Soccer continues to grow in the United States, and Major League Soccer is a big reason why. It has consistently gained fans over the years, and that shows no sign of slowing down.
However, the MLS is still not considered an elite league around the world. Over the next 10 years they hope to change that perception. It is a tall task, but one that is not as impossible as some may believe.
Parity is starting to become more and more prevalent around the globe. That will allow the MLS to close the gap and show that their squads are joining the ranks of the other important clubs across the globe.
Here are five things that the MLS has to have happen in order to be considered among the elite.
The United States has put together exciting performances in the past two World Cups, and that needs to continue. Under Klinsmann, the USMNT is hopeful to push past the first round of the knockout stages as well.
This is important for our youth. As they watch the sport at its highest level they need to see that our colors are just as good as other nations.
Exciting matches and finishes will make them want to go outside and pick up the ball. And when those kids turn on the television to watch more they will find the MLS on television and associate the success with our domestic league.
The USMNT will help foster the love of the game for the next generation who will focus on trying to make it to the MLS. They need to see the league as the endgame.
The MLS All-Star Game has routinely pitted the MLS All-Stars against a top squad from overseas. It has been nice, but it is time for that to stop and time for our teams to take on more international friendlies themselves.
Having an elite team compete against our all-star automatically confirms that this is a B-league. That perception must shift for the MLS to move forward.
Are our teams as good? Not currently, but you only get better by playing the best. It will help teams and players continue to improve. Eventually, they will be on that level and those international matches will be high-profile contests everyone looks forward to.
It will show that the MLS teams are willing to compete against other great sides on their own merit—not as a stunt for an All-Star game that demeans our domestic league.
U.S. head coach Jurgen Klinsmann knows the system needs changed. For the MLS to make a move to the elite levels of club soccer, it has to.
America has a plethora of athletic talent. Some will say that the best athletes will not play soccer, but that is a nearsighted argument. As soccer continues to grow some of those athletes will flock to the sport. Especially if the MLS can begin to offer bigger paydays.
The current system of youth soccer needs to be overhauled to make the game more accessible to all. We are seeing some changes, but it is not happening quickly enough.
With a country this large, with this growing population of many cultures, there is no reason the United States cannot find enough elite-level talent to fill the ranks of Major League Soccer.

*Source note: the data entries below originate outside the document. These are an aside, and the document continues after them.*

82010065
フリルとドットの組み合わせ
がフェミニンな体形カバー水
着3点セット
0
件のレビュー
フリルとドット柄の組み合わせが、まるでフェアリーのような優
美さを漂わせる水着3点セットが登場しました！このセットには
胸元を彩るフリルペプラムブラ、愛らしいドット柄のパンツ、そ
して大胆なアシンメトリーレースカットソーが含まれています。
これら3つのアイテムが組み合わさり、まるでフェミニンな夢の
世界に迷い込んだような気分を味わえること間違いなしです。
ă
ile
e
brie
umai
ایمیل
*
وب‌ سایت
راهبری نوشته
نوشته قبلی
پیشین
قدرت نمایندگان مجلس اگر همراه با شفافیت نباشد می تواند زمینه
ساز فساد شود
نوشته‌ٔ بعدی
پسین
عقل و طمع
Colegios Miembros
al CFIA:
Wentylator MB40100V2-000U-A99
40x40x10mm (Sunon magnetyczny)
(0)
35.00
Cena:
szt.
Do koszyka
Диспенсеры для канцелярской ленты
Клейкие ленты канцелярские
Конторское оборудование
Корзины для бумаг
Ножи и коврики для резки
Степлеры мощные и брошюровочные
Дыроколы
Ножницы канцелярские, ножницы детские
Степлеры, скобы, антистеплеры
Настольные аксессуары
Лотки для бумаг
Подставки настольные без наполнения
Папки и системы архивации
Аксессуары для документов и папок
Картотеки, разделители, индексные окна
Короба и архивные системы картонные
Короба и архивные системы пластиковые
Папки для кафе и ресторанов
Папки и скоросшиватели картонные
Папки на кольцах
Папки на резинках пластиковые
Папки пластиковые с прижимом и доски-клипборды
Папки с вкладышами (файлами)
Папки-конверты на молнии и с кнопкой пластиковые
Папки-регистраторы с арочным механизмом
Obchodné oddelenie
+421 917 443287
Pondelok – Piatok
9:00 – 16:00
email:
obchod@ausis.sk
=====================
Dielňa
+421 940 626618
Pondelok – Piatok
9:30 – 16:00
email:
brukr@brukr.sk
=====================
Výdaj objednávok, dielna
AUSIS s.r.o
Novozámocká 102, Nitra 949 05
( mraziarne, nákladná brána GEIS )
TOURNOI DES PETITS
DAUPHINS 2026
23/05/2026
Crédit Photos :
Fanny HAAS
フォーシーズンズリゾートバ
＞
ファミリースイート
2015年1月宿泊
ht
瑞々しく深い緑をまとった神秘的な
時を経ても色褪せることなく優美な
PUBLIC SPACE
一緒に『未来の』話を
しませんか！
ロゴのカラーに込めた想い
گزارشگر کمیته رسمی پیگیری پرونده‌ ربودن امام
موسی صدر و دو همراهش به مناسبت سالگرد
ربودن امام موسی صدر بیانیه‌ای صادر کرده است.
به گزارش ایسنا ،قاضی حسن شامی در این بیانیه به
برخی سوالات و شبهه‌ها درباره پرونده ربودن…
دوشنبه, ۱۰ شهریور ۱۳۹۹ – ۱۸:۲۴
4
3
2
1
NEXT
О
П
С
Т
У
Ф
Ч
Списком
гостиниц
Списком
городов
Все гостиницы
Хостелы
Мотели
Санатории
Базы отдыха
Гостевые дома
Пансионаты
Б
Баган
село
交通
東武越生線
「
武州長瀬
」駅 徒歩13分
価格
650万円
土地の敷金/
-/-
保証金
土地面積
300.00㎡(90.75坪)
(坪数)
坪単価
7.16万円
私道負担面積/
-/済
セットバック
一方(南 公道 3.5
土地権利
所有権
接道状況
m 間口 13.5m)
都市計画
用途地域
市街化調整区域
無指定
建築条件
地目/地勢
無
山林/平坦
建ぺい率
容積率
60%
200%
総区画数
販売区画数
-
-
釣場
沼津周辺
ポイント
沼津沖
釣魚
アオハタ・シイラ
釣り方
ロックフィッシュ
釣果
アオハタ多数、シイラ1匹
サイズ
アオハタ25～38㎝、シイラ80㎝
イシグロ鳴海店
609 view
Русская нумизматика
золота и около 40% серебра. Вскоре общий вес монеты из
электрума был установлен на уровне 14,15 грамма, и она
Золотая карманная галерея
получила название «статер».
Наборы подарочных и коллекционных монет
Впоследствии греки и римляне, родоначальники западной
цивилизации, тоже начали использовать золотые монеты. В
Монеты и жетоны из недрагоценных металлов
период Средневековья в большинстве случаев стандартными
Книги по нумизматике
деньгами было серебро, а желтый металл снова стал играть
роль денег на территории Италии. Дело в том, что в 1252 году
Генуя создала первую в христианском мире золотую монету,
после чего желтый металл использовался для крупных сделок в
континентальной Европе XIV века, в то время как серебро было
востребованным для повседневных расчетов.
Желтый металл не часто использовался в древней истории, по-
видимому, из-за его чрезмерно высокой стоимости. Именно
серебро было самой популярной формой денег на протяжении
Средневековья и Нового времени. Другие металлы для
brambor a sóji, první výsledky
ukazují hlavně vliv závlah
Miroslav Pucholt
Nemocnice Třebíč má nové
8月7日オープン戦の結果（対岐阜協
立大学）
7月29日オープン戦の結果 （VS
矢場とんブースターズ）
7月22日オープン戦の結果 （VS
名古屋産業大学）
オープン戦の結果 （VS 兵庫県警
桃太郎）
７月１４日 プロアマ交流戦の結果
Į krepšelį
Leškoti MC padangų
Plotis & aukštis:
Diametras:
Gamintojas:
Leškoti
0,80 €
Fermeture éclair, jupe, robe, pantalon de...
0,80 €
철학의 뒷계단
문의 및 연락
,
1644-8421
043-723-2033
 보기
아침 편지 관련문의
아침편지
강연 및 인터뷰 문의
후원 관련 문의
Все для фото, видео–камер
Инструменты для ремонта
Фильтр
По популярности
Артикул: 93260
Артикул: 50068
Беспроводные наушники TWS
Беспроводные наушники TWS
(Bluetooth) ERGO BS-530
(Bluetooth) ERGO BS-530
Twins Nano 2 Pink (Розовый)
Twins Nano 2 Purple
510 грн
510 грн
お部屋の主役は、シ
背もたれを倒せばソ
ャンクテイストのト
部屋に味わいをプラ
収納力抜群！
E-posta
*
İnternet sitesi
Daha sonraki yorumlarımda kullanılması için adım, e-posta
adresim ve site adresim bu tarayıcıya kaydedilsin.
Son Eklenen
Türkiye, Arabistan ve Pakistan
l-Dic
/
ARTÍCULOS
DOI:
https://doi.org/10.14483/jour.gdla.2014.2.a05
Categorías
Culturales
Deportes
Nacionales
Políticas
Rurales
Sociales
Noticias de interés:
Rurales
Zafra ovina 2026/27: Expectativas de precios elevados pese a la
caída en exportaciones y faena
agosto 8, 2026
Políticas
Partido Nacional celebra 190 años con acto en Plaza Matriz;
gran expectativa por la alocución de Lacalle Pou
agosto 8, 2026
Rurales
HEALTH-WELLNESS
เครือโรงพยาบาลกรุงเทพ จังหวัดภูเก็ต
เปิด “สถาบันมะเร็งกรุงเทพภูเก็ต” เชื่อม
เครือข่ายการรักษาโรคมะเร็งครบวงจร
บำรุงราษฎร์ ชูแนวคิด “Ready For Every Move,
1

Major League Soccer has several involved team owners who are excellent for the sport, but they need more owners who have extremely deep pockets.
They cannot immediately start spending large sums of money to compete and steal talent, but over the long term they will need to do just that. More importantly, however, is developing fanbases in markets that are still not full accepting of their MLS teams.
If the MLS wants to continue to grow they need owners who can build their brands and make them worth hundreds of millions (and eventually billions) of dollars. The footprint of the teams needs to be bigger. These kinds of owners bring incredible value to the league.
At this point, MLS franchises are also a great investment for these potential owners. They can buy them low, and increase their value exponentially as the sport, and league, continues to grow stateside.
Major League Soccer has media deals with various outlets—none more high-profile than ESPN and NBC. However, they cannot lock themselves in to too long of contracts at this point.
As the television landscape changes, sports programming is coming at a premium. This puts MLS in a prime position to force a bidding war for their product as these various outlets need more programming to fill their airwaves.
Prior to the 2012 season they signed a three-year deal with NBC. NBC needed MLS programming for the NBC Sports Network. Earlier this month, Fox announced that they will be bringing the Fox Sports 1 network to the airwaves this summer.
The MLS is consistently growing, and with more big money players vying for their services they will benefit from this. Larger media deals mean more exposure and more money—two things vital to the growth of the league.